In early 2017, Condor's CEO Ralf Teckentrup introduced a plan to cut operating costs by €40 million, because of the €14 million operating cost loss and the €1.4 billion revenue drop. The passenger numbers also dropped by 6%. Condor had also planned new routes to the United States for San Diego, New Orleans, and Pittsburgh; all flights are operated by the 767-300ER.
On 25 September 2019, Condor secured additional credit facilities of €380 million to keep flying, despite the collapse of the Thomas Cook Group. On the same day, a Frankfurt court authorised investor protection measures to allow Condor to be restructured. On 1 December 2019, the Frankfurt district formally opened these proceedings under the "Schutzschirmverfahren" (protective shield proceedings) clause with the liquidator, Lucas Flöther, requesting creditors to register their claims with him by 8 January 2020.
On 24 January 2020, Condor announced that PGL Polish Aviation Group would be buying Condor and the deal was expected to close in April 2020 once antitrust approvals are obtained. With this deal, PGL was expected to repay the bridge loan from Germany in full. Condor would have continued to operate under their current brand and management. However, on 2 April 2020, it was announced that the sale to LOT Polish Airlines had fallen through.

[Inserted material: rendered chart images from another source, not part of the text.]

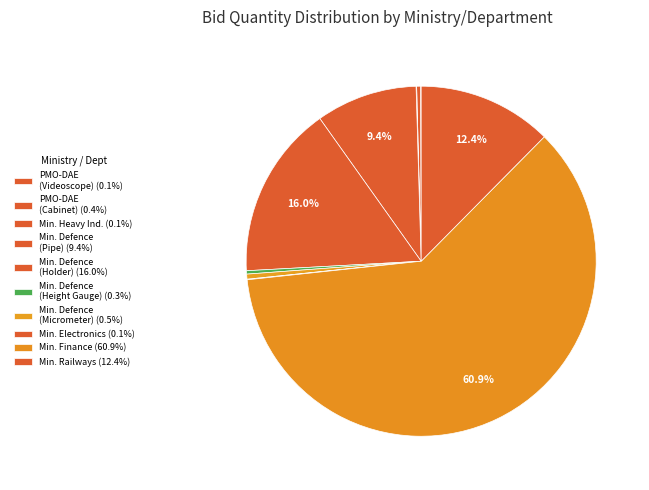

To the nearest percent, what is the difference between the largest and smallest slice percentages?

61%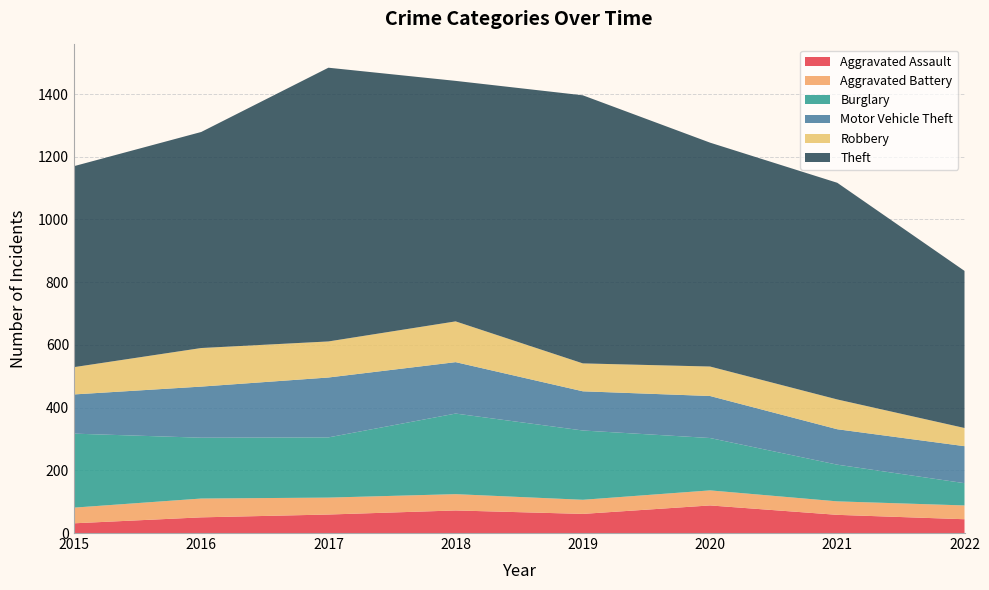

Reading left to right, extract all data points from this chart.

Aggravated Assault: 2015=31	2016=50	2017=59	2018=72	2019=61	2020=88	2021=58	2022=44
Aggravated Battery: 2015=50	2016=60	2017=54	2018=52	2019=45	2020=48	2021=43	2022=44
Burglary: 2015=236	2016=194	2017=192	2018=257	2019=221	2020=167	2021=117	2022=71
Motor Vehicle Theft: 2015=125	2016=163	2017=191	2018=164	2019=125	2020=134	2021=113	2022=118
Robbery: 2015=87	2016=123	2017=115	2018=130	2019=89	2020=94	2021=95	2022=58
Theft: 2015=641	2016=689	2017=873	2018=767	2019=855	2020=714	2021=691	2022=501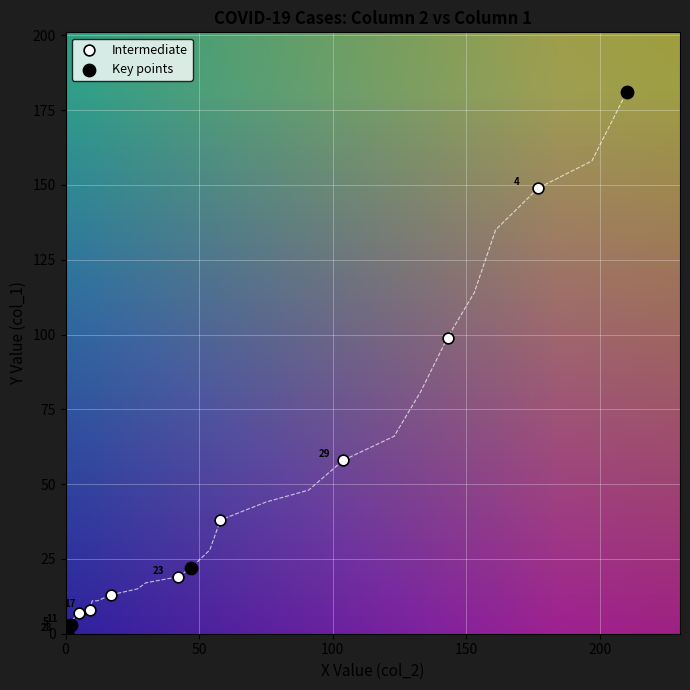

Which series contains the highest Y value?

Key points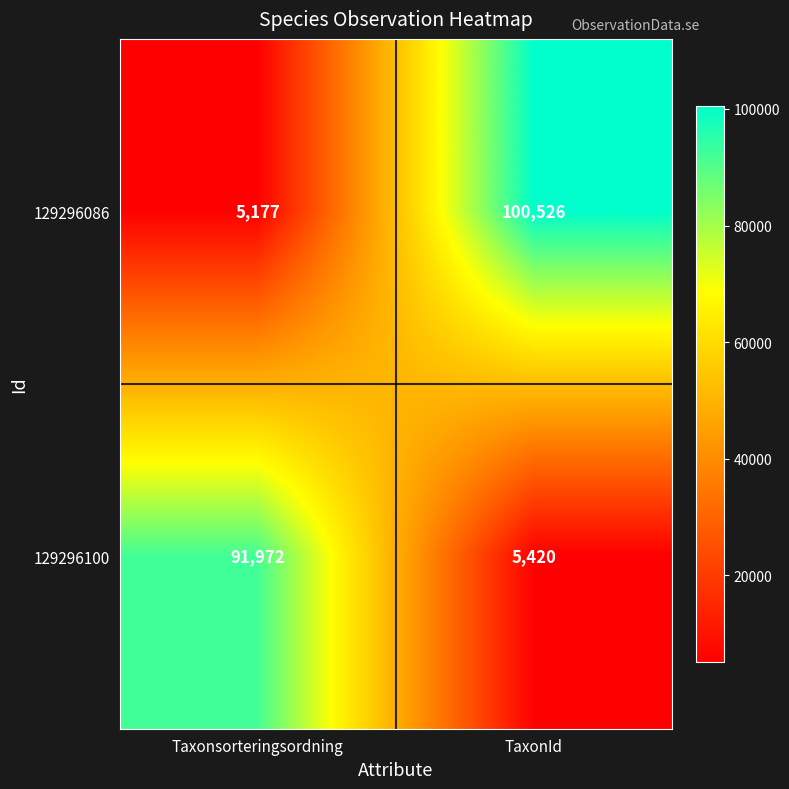

Count the number of data series in this chart.

2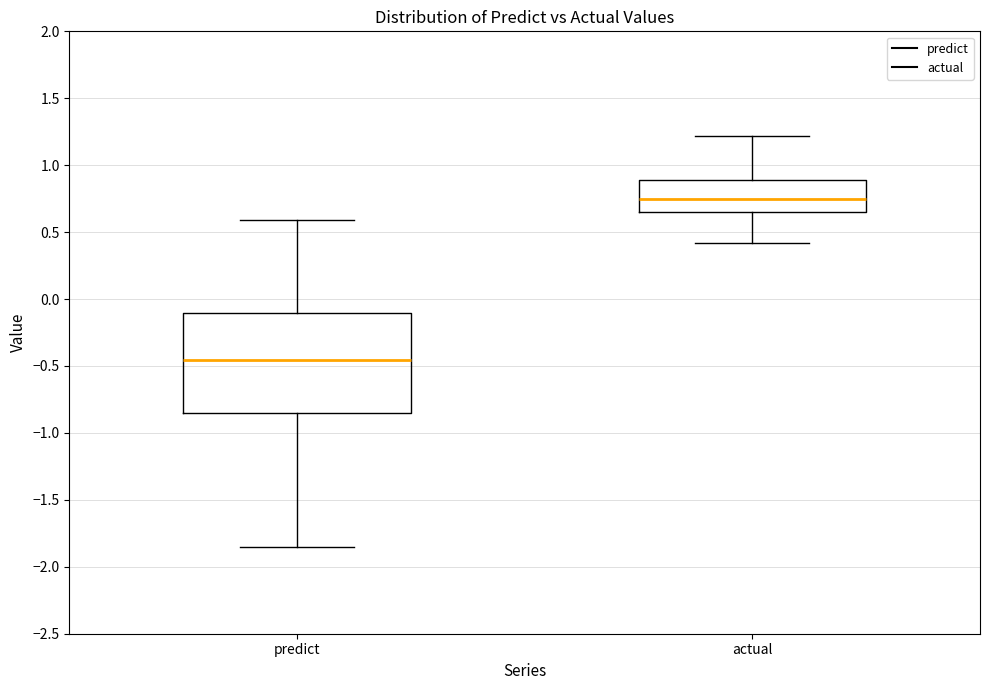

Where is the lower edge of the box for predict on the y-axis? The values are not printed on the chart, so give them approximately, as read against the axis.

-0.85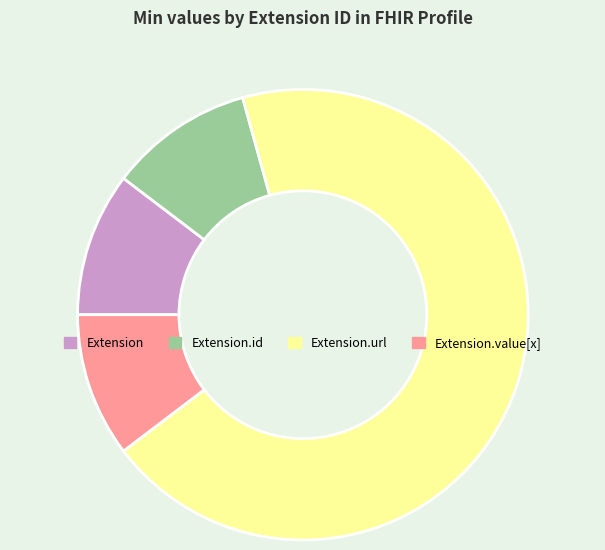

Which category has the biggest portion of the pie?

Extension.url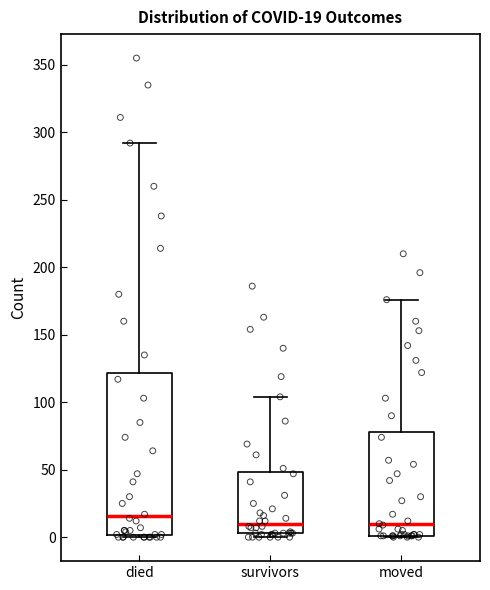

Which box is the tallest, from its lower edge to its upper edge?

died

On 20 May 2021, Attestor Capital acquired 51% of the airline. It announced that it would provide 200 million euros of equity capital and will provide a further 250 million euros to modernise Condor's long-haul fleet. In July 2021, the European Commission found an aid package offered by the German State to Condor to be in line with EU State aid rules. The approval of the aid package worth in total of US$240 million, and restructuring support of US$378.7 million, was intended to enable Condor to return to viability.
On 28 July 2021, the airline announced an order of 16 Airbus A330-900 to replace its current fleet of Boeing 767-300ER.

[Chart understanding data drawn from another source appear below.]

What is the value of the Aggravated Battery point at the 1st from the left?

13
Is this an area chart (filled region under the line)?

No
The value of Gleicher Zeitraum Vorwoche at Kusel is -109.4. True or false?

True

In April 2022, Condor announced a major change to its corporate design including a revised logo and an entirely new aircraft livery composed of distinctive stripes in bold colours over the entire fuselage, replacing the former Thomas Cook design.
On 25 July 2022, the airline announced an order of 13 Airbus A320neo and 28 Airbus A321neo to replace its existing fleet of Airbus A320 family and Boeing 757-300.